▸ **Directions for this task**:
Reproduce the lines of every item with "connector" switched to "coupling" and all other wording unchanged. Omit the pictures from your answer.

[Page images and their extracted text]
--
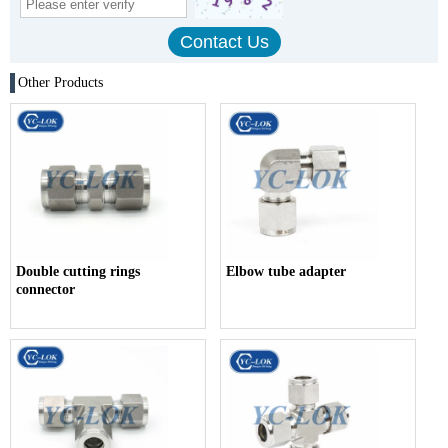
Other Products
Double cutting rings
Elbow tube adapter
connector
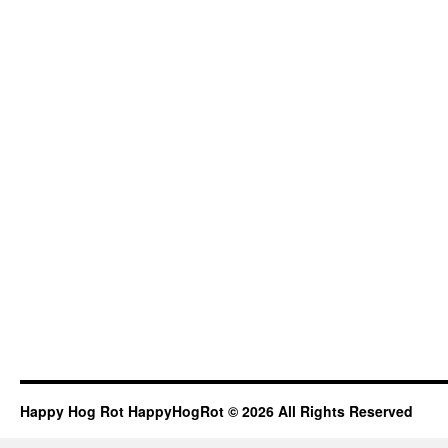
Happy Hog Rot HappyHogRot © 2026 All Rights Reserved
--
▸ **Response to this exercise**:
Other Products
Double cutting rings
Elbow tube adapter
coupling
Happy Hog Rot HappyHogRot © 2026 All Rights Reserved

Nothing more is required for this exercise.